## Materials provided

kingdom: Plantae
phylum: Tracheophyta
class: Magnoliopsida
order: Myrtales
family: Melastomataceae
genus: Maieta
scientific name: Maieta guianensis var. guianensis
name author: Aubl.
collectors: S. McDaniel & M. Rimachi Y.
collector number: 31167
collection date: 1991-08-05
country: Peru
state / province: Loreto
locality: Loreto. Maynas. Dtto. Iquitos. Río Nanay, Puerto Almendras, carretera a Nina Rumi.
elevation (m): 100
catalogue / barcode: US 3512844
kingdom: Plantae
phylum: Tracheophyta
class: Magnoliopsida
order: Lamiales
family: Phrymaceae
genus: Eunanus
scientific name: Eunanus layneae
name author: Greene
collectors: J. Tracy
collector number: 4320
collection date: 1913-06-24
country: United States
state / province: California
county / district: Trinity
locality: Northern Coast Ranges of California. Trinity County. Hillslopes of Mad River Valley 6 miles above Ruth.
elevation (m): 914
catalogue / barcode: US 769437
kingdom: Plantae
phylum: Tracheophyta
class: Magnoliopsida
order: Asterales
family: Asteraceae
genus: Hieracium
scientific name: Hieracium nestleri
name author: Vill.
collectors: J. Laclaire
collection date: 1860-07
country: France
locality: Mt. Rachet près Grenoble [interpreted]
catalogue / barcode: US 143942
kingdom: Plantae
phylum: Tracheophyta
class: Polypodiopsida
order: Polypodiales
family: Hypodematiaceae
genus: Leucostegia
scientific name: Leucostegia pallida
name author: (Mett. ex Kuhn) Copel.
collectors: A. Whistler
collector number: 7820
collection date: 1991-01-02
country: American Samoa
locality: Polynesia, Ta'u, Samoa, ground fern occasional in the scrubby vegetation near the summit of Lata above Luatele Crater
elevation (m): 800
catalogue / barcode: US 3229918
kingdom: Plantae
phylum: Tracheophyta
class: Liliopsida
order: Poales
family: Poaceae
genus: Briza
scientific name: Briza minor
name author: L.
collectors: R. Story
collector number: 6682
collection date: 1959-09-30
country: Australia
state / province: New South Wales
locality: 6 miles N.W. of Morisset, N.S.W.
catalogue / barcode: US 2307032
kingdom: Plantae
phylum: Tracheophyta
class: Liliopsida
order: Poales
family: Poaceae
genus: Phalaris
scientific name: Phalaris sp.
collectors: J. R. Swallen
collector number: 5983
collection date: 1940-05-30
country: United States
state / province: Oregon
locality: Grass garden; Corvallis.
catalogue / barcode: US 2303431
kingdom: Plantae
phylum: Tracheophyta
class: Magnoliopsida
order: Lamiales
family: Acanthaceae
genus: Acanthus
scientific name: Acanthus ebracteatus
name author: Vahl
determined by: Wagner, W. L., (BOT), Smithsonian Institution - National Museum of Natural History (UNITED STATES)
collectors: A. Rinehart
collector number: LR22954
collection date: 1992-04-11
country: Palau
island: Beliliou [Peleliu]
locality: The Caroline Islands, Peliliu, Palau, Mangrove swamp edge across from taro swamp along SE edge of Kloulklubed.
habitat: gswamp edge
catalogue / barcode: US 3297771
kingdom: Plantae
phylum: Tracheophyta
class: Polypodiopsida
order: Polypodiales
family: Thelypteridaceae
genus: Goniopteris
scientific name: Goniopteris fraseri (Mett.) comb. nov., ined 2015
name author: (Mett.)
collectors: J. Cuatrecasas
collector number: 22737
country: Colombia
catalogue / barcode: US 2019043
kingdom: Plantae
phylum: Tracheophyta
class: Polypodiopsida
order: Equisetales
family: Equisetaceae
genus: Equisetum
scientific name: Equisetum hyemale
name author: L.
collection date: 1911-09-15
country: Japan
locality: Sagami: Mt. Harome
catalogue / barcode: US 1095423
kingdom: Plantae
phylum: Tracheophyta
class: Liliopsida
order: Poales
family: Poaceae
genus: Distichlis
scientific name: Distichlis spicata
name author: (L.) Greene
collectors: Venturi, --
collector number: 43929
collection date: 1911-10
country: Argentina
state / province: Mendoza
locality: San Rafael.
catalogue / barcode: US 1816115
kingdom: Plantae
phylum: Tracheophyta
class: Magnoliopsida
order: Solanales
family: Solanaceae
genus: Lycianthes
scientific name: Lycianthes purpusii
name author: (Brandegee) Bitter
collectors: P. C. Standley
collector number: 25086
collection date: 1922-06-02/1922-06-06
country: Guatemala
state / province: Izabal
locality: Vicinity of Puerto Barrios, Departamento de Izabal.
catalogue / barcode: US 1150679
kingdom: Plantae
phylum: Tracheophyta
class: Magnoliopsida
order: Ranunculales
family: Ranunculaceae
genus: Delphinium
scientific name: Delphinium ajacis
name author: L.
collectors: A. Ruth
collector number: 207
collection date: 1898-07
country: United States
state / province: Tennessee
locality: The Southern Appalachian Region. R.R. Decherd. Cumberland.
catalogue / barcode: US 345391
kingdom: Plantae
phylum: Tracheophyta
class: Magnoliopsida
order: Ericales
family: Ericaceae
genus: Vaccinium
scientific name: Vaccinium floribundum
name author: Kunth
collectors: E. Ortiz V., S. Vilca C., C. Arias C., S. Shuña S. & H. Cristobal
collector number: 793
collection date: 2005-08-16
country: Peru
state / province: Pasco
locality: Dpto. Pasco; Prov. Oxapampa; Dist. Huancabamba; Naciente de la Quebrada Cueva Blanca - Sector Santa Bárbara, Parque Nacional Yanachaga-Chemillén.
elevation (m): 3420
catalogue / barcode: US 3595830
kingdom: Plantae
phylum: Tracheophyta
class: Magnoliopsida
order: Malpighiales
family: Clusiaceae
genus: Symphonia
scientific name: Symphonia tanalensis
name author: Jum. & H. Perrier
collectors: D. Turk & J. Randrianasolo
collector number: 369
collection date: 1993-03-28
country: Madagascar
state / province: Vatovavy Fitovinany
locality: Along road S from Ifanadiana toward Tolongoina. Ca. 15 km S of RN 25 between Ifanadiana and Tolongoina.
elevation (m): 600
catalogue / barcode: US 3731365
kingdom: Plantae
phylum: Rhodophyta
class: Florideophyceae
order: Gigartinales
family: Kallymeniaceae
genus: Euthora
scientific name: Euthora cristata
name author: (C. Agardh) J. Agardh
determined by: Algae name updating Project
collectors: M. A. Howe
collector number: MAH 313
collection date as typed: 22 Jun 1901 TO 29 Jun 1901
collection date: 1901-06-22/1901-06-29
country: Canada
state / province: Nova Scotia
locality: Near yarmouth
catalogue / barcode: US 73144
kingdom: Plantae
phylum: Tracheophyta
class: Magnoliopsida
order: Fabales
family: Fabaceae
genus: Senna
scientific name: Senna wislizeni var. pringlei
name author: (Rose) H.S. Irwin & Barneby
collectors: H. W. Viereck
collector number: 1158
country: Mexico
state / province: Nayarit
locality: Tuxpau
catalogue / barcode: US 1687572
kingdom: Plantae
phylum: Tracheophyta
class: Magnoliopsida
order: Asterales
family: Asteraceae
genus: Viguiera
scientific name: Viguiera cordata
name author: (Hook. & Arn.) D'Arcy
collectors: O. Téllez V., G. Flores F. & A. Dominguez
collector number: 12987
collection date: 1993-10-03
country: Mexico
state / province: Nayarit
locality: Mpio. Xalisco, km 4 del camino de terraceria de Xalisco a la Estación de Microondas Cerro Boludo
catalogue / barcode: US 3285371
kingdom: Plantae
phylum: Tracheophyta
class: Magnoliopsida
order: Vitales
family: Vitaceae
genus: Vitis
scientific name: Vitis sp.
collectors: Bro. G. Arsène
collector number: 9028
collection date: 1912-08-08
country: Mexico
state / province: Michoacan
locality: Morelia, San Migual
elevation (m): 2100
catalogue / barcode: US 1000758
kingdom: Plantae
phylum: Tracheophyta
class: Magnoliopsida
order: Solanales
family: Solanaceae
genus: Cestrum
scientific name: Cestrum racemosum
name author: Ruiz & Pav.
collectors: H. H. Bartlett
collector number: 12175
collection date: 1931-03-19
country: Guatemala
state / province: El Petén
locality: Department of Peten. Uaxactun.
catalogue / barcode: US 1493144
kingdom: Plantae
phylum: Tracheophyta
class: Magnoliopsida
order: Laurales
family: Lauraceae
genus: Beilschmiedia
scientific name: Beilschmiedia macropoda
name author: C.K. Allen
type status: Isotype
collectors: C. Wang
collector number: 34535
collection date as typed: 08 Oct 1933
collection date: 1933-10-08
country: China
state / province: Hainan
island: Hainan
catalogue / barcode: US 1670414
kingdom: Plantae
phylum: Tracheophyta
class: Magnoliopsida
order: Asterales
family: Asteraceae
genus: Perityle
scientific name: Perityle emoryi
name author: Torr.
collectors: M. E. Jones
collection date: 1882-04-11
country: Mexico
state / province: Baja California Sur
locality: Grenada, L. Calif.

## Work to do
Please transcribe the lines from the line with "name author: (Rose) H.S. Irwin & Barneby" to the line with "genus: Viguiera", both of those included.

## Task solution
name author: (Rose) H.S. Irwin & Barneby
collectors: H. W. Viereck
collector number: 1158
country: Mexico
state / province: Nayarit
locality: Tuxpau
catalogue / barcode: US 1687572
kingdom: Plantae
phylum: Tracheophyta
class: Magnoliopsida
order: Asterales
family: Asteraceae
genus: Viguiera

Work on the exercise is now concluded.